With the rise to power of the National Socialists in January 1933, Lindenstrasse 54/55 became the site of political and racial persecution. Jurisprudence played a key role in these forms of persecution in the Third Reich. New laws were passed in order to legitimise Nazi terror. Existing laws were gradually eroded, depriving minorities and people with alternative political views of protection: the law on the “protection of German blood and German honour” was passed in September 1935, the “ordinance supplementing the penal provisions for the protection of military strength” in November 1938, and the “Polish and eastern worker decrees” in 1941.

Potsdam local court persecuted Jewish women and men for “violating the compulsory Jewish identification rules” or alleged “racial defilement”. Members of the opposition were detained in the court prison. After the outbreak of war in 1939, most of those detained in Lindenstrasse were forced labourers from the occupied territories. Many were accused of “breach of employment contract”, “refusal to work”, “food theft” or “black marketeering”. Forced labourers from eastern Europe were subject to stricter special laws.

From 1934 onwards, the Potsdam Hereditary Health Court convened in the front house at Lindenstrasse.

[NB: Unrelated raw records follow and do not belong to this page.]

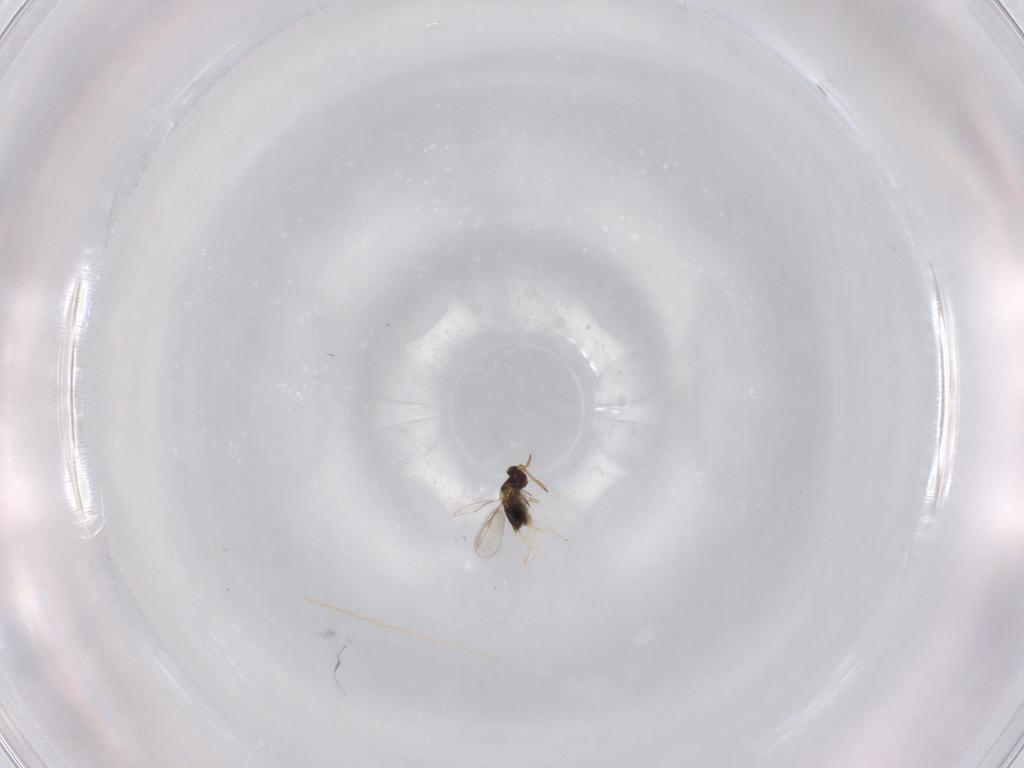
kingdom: Animalia
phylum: Arthropoda
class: Insecta
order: Hymenoptera
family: Aphelinidae
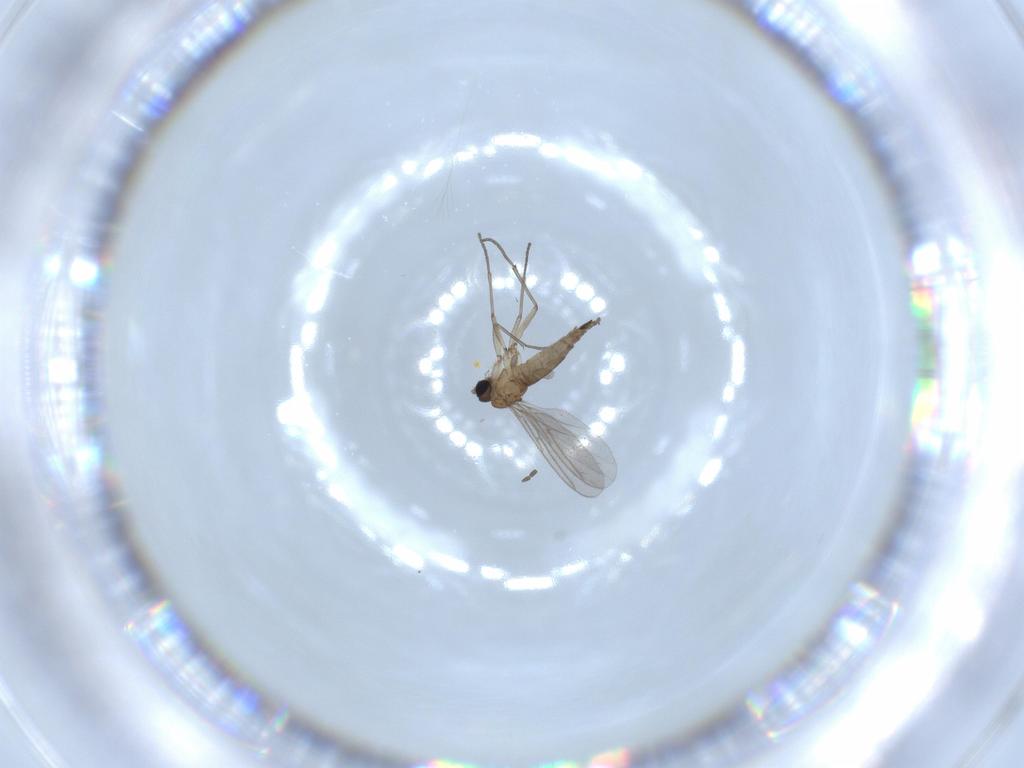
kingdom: Animalia
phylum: Arthropoda
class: Insecta
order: Diptera
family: Sciaridae
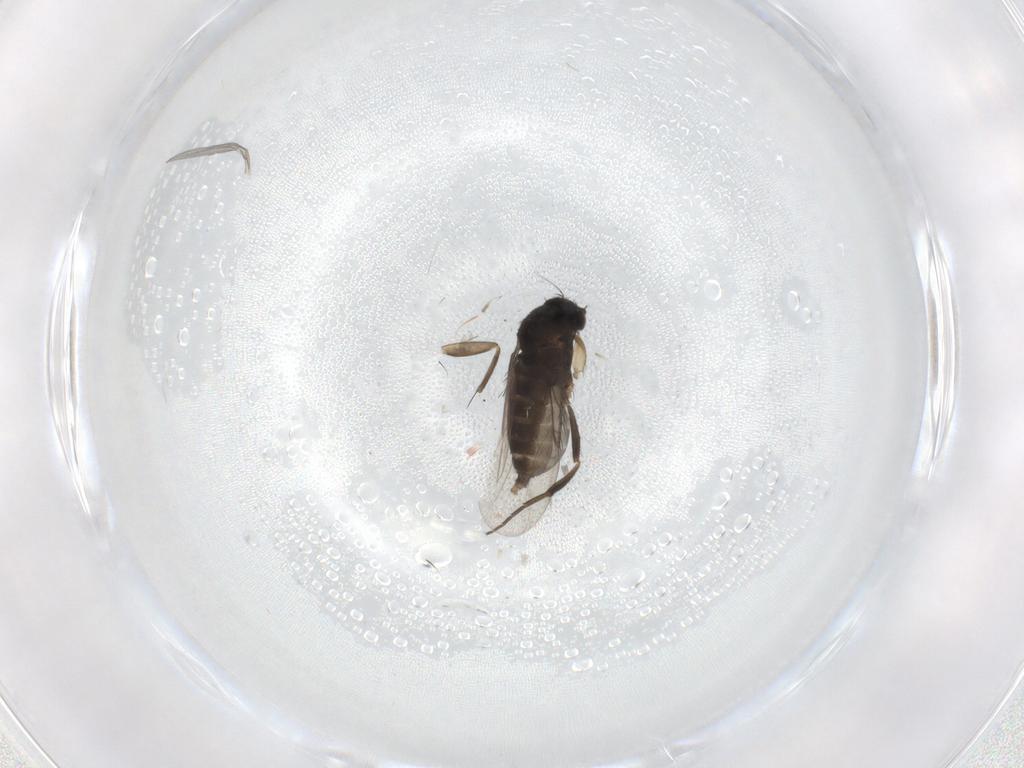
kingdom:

It was one of more than 200 hereditary health courts established in the German Reich on the basis of the “law for the prevention of hereditarily diseased offspring”, which came into force on 1 January 1934. The responsible judges and appraisers in Potsdam ordered compulsory sterilisations to be carried out in more than 3,300 cases. For those classified as “hereditarily diseased”, this judgement did not generally signal the end of persecution by the National Socialist authorities. After sterilisation, many fell victim to the Nazi “euthanasia” programme – the systematic murder of the sick in sanatoriums and convalescent homes.

From 1943 onwards, the prison at Lindenstrasse 54/55 was also used as remand prison for the People’s Court in Berlin. For the Nazi regime, this was an important instrument of terror. As a special court dealing with acts of treason and high treason, the People’s Court condemned all forms of resistance to the National Socialist dictatorship. Due to bomb damage, the court transferred several administrative units from Berlin to Potsdam, where it convened at Kaiser-Wilhelm-Straße 8 (today Hegelallee). At least 55 people were condemned to death by the People’s Court in Potsdam.